What the task requires
Duplicate the rows between the line holding "习、沟通交流平台为目的！" and the line holding "质量管理部 | 2021-03-15", inclusive.

[Transcribed page contents]
--- --- ---

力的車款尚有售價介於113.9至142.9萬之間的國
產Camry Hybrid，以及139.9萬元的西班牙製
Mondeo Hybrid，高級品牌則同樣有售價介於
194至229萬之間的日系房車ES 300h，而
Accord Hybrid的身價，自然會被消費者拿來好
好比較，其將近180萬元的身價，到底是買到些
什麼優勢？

--- --- ---

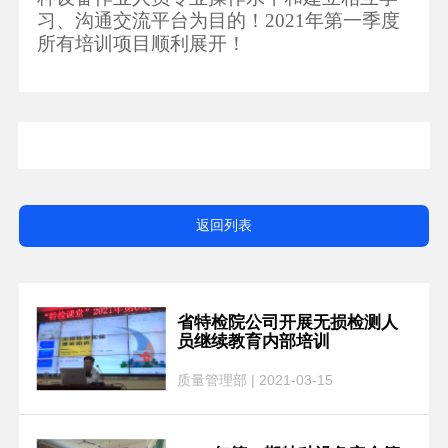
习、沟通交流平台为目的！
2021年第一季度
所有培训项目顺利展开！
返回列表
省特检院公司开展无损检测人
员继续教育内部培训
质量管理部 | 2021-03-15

--- --- ---

Answer section
习、沟通交流平台为目的！
2021年第一季度
所有培训项目顺利展开！
返回列表
省特检院公司开展无损检测人
员继续教育内部培训
质量管理部 | 2021-03-15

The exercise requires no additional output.